Vijay Kumar Shukla, also known as Munna Shukla, is a former Member of the Legislative Assembly (MLA) from Bihar. He has been elected on three occasions to the Bihar Legislative Assembly. He served a jail term for murder. Later He was Acquitted & again convicted in Brij Behari Prasad murder case in 2024 by Supreme Court.

==Family and education==
He is the brother of Chhotan Shukla, a notorious gang member who was assassinated in 1994, allegedly by the henchmen of Brij Bihari Prasad, a minister belonging
to OBC Bania caste, who was a strongman from Lalu Prasad Yadav's Rashtriya Janata Dal. His another brother Bhutkun Shukla who was allegedly responsible for instigating a mob for killing G. Krishnaiah, the District Magistrate (DM) of Gopalganj during Chhotan's funeral procession and is now also dead. His wife, Annu Shukla, is an MLA from his former seat.

==Political career==
Shukla was first elected a MLA from the Lalganj constituency in the 2000 as Independent Candidate. Again won in February 2005 Bihar elections as a Lok Janshakti Party candidate. In the October elections of that year he won again after switching to be a Janata Dal (United) candidate.

Shukla later stood as an JD(U) candidate for the Lok Sabha constituency of Vaishali. There he lost to the national vice-president of the Rashtriya Janata Dal, Raghuvansh Prasad Singh. He was debarred from election as he was convicted in the Brij Behari Prasad murder case along with Surajbhan Singh. But in 2014 he was Acquitted by highcourt along with other's.In 2024 he again convicted in Brij Behari Prasad Murder Case by Supreme Court along with Mantu Tiwari.

In 2024 Lok Sabha Election he was defeated by Veena Devi of Lok Janshakti Party candidate.

== Crime ==
The criminal careers of Shukla and of Anand Mohan Singh, both of which were intertwined with politics, ran in parallel for many years and were of equal note. Tehelka said in 2007 that
it was his muscleman image that made Mohan’s name synonymous with terror in Bihar’s poverty-ridden Saharsa-Supaul belt for the past 20 years. He and Munna Shukla faced several criminal cases, many of them for murder, in various courts across Bihar. While Shukla still remains a dreaded figure around Muzaffarpur and Vaishali districts in north Bihar, Mohan is notorious in the Saharsa-Supaul belt as a criminal and sometimes as a kind of folk hero.
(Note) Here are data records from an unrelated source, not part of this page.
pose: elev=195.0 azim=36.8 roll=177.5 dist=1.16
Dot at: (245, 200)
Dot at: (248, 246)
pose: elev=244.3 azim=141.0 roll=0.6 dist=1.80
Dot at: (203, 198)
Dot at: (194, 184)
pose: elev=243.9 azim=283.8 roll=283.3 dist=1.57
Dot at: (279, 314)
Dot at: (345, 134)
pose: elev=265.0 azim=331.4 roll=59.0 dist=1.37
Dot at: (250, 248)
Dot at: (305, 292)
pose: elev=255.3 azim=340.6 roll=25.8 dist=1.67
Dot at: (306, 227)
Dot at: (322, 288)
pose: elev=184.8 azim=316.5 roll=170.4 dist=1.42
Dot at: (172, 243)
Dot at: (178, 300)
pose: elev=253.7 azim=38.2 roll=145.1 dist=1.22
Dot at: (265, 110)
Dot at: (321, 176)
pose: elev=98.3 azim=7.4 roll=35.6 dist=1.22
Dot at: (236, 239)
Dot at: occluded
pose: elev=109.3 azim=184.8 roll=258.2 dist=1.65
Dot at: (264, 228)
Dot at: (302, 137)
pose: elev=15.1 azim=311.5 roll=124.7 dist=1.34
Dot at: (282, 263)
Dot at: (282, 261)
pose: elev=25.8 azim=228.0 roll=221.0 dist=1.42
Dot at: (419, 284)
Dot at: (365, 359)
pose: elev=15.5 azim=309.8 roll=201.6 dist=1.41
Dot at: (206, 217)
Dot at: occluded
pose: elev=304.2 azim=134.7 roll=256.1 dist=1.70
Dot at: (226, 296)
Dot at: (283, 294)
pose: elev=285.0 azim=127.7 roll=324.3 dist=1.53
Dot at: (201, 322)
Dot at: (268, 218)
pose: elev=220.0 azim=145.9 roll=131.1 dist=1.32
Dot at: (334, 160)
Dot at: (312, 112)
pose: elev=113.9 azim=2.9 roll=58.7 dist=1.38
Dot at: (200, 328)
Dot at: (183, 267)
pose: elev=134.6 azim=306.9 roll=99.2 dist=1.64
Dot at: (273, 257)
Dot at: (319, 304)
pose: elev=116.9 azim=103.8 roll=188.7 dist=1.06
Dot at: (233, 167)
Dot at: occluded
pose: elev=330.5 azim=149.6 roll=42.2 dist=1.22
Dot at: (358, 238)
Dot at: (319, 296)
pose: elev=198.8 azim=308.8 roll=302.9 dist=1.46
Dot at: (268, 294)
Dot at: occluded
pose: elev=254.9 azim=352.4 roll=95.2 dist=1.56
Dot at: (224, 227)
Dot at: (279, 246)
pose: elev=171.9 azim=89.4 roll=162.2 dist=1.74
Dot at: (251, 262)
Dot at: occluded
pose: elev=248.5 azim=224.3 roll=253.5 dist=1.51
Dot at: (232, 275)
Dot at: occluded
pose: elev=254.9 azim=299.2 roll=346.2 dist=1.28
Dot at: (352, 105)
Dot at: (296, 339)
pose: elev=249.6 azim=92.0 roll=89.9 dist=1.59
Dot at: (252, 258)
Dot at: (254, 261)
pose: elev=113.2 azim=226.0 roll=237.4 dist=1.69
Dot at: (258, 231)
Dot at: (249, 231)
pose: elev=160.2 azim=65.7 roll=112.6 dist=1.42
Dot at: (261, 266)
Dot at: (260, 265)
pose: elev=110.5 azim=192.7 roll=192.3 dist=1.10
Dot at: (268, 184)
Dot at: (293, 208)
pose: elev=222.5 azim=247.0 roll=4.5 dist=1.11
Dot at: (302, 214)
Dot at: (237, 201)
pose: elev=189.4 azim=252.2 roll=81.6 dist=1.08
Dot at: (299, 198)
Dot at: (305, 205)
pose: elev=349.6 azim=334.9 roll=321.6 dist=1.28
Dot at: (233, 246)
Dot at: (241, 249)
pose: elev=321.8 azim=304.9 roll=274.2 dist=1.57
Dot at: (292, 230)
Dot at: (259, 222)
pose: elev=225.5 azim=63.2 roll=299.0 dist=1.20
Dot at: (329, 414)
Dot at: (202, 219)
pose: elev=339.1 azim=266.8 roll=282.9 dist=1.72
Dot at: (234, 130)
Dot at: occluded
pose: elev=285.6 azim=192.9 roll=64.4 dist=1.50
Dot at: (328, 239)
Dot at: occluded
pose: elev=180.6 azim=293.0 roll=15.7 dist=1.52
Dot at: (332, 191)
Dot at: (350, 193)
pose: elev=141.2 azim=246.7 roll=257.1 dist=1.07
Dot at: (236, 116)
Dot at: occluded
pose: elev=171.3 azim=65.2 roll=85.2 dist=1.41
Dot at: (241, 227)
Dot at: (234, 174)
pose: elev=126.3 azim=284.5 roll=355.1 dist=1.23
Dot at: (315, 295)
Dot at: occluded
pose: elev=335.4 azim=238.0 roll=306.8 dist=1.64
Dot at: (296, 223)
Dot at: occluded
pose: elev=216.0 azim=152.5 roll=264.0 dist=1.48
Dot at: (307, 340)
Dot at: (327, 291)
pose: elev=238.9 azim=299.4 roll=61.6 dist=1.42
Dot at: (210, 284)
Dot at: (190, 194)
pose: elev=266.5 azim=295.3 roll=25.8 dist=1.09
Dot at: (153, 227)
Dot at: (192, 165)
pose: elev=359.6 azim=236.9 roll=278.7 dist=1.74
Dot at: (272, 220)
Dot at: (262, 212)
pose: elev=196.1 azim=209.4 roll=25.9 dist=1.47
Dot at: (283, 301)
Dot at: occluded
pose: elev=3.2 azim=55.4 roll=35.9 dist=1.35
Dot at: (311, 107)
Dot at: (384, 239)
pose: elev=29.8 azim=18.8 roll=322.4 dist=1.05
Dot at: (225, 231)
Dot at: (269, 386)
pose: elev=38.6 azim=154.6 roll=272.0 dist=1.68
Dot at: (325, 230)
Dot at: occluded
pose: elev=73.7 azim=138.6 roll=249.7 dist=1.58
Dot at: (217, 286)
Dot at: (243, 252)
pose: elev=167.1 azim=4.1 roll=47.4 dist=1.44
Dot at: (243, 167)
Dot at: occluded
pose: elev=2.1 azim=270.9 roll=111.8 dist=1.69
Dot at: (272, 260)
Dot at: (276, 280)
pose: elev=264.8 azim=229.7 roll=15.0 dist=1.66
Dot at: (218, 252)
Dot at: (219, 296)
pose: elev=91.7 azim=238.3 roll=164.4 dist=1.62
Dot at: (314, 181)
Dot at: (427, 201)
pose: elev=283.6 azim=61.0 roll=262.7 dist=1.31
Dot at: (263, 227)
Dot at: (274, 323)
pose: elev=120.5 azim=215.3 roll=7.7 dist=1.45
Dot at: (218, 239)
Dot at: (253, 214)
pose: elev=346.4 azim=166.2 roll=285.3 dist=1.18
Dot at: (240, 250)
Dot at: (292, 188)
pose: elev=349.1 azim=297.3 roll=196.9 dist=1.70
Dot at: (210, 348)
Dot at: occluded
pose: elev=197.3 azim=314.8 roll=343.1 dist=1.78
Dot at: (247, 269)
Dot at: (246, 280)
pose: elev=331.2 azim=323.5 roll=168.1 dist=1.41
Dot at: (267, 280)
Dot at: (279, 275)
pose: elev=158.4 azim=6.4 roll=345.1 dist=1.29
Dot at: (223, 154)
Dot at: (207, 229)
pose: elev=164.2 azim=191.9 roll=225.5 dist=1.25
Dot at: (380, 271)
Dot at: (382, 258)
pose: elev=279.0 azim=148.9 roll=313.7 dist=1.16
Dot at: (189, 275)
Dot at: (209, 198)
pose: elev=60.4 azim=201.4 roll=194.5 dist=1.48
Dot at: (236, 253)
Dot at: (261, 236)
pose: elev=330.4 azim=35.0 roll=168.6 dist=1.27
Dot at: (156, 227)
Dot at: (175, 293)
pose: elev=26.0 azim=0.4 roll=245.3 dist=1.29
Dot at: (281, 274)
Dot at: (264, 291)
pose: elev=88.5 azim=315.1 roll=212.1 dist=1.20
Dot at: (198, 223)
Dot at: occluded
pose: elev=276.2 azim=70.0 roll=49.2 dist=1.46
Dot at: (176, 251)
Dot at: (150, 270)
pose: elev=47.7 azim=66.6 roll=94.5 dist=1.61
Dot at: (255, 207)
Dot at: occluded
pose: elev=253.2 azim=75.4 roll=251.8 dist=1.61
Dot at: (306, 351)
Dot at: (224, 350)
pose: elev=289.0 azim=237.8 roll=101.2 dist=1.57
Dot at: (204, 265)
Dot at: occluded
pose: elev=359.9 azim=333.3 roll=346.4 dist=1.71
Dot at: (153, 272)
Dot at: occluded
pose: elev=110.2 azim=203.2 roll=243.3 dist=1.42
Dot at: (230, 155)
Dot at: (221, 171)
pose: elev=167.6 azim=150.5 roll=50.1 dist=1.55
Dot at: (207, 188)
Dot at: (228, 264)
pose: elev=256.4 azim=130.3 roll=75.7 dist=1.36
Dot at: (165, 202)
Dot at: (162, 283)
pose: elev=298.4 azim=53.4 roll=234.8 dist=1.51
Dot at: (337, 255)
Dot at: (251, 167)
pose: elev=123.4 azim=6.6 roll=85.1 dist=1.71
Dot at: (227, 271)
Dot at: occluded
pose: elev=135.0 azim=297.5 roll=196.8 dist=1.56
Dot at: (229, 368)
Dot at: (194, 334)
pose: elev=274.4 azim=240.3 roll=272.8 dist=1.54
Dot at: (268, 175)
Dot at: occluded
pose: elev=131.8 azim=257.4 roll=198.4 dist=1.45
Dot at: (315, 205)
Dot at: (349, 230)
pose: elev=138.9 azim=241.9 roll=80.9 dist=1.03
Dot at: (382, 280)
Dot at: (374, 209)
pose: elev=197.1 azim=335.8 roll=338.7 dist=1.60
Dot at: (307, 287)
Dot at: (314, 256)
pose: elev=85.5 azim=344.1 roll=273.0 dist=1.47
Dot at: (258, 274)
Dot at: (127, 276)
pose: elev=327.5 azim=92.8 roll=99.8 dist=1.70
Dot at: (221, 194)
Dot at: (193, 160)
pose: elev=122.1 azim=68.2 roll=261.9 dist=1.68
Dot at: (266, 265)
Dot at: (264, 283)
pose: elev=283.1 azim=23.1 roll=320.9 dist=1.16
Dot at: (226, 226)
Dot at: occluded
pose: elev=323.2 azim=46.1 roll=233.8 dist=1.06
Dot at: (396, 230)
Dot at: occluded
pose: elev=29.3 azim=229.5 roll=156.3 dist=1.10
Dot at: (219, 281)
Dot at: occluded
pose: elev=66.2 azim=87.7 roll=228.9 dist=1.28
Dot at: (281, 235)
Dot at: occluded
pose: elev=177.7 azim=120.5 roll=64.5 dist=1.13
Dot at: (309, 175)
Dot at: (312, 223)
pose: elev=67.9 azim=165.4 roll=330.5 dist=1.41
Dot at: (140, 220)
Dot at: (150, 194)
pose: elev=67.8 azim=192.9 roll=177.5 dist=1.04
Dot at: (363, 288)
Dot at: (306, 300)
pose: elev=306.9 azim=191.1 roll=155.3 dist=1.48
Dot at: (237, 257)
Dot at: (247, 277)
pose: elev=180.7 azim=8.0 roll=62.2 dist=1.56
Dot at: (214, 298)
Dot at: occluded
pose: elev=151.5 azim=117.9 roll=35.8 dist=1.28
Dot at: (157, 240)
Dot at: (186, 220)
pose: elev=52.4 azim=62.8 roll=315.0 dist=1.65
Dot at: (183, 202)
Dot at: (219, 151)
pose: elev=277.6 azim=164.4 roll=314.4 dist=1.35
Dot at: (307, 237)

The two overlapped completely in 1994 at the time of the lynching of a Dalit district magistrate near to Muzaffarpur during the funeral cortege of Chhotan Shukla. In 2007 they were sentenced to death for their involvement in the murder but Shukla's sentence was later overturned on appeal, when it was determined that he was present but uninvolved, and Singh's sentence was reduced to life imprisonment.

While in jail for that offence in 2012, Shukla was studied for and was awarded a PhD by Babasaheb Bhimrao Ambedkar Bihar University.